Output each record below exactly, leaving any picture out of the copy.

○ ○ ○ ○ ○

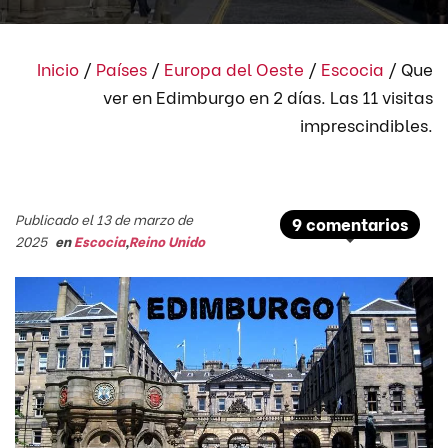
Inicio
/
Países
/
Europa del Oeste
/
Escocia
/
Que
ver en Edimburgo en 2 días. Las 11 visitas
imprescindibles.
Publicado el 13 de marzo de
9 comentarios
2025
en
Escocia
,
Reino Unido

○ ○ ○ ○ ○

EXERCISE ANSWER =>
Inicio
/
Países
/
Europa del Oeste
/
Escocia
/
Que
ver en Edimburgo en 2 días. Las 11 visitas
imprescindibles.
Publicado el 13 de marzo de
9 comentarios
2025
en
Escocia
,
Reino Unido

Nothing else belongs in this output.